The $\epsilon$-insensitive objective is

$\min_{w} \frac{1}{2} \|w\|^{2} + C \sum_{i = 1}^{n} \max(0, |w^{T} x_{i} - y_{i}| - \epsilon) \enspace .$

An equivalent expression can be formed using a slack variable.

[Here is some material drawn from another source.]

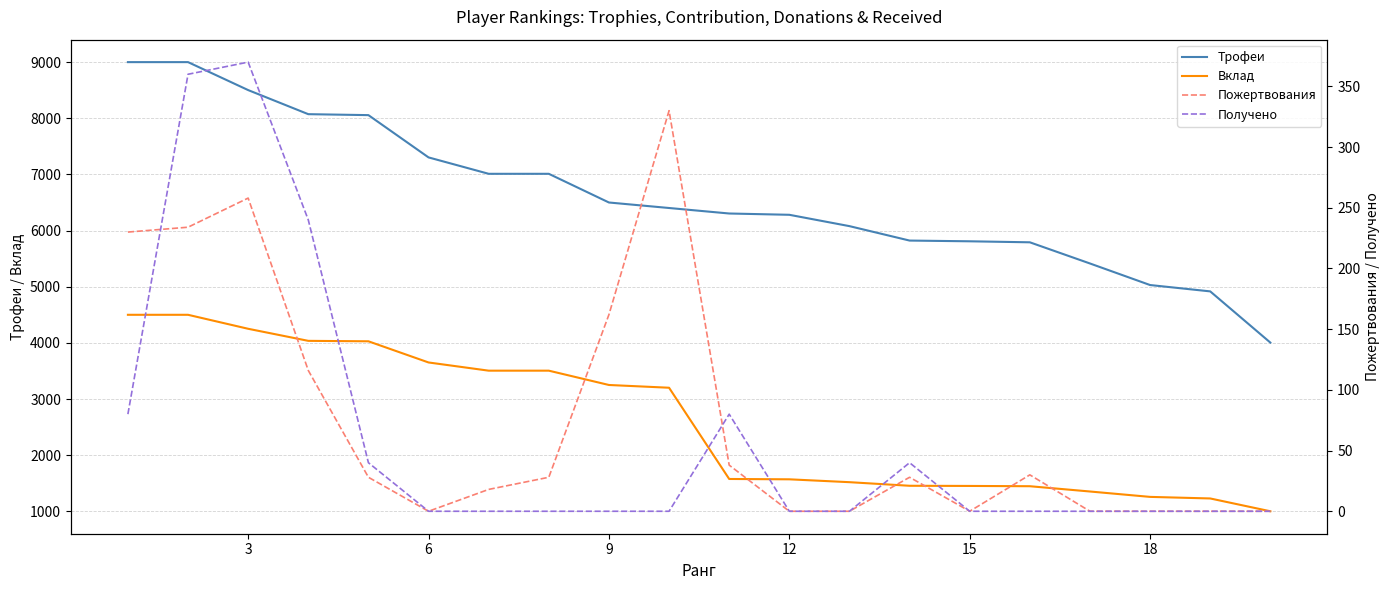

What is the minimum value for Вклад?

1001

\begin{aligned} \min_{w, \xi} \; & \frac{1}{2} \|w\|^{2} + C \sum_{i = 1}^{n} \xi_{i} \\ \text{s.t.} \; & \xi_{i} \ge w^{T} x_{i} - y_{i} - \epsilon, \\ & \xi_{i} \ge -w^{T} x_{i} + y_{i} - \epsilon, \\ & \xi_{i} \ge 0 \end{aligned}

Switching to vector notation, where $x_{i}$ are the columns of $X$, the Lagrangian is

\begin{align} L(w, \xi, \alpha, \beta, \gamma) & = \frac{1}{2} \|w\|^{2} + C 1^{T} \xi + \alpha^{T} (X^{T} w - y - \epsilon 1 - \xi) \\ & \quad + \beta^{T} (-X^{T} w + y - \epsilon 1 - \xi) - \gamma^{T} \xi \enspace . \end{align}

Minimising with respect to the primal variables,

\begin{align} \frac{\partial L}{\partial w} & = w + X \alpha - X \beta = 0, & w & = X (\beta - \alpha) \\ \frac{\partial L}{\partial \xi} & = C 1 - \alpha - \beta - \gamma = 0 \enspace . \end{align}

The dual problem is therefore

\begin{aligned} \max_{\alpha, \beta, \gamma} \; & -\frac{1}{2} (\beta - \alpha)^{T} X^{T} X (\beta - \alpha) + y^{T} (\beta - \alpha) - \epsilon 1^{T} (\beta + \alpha) \\ \text{s.t.} \; & \alpha \ge 0, \; \beta \ge 0, \; \gamma \ge 0, \; \alpha + \beta + \gamma = C 1 \enspace , \end{aligned}

which is equivalent to

\begin{aligned} \min_{\upsilon} \; & \frac{1}{2} \upsilon^{T} X^{T} X \upsilon - y^{T} \upsilon + \epsilon \|\upsilon\|_{1} \\ \text{s.t.} \; & |\upsilon_{i}| \le C \end{aligned}

with the solution given $w = X \upsilon$.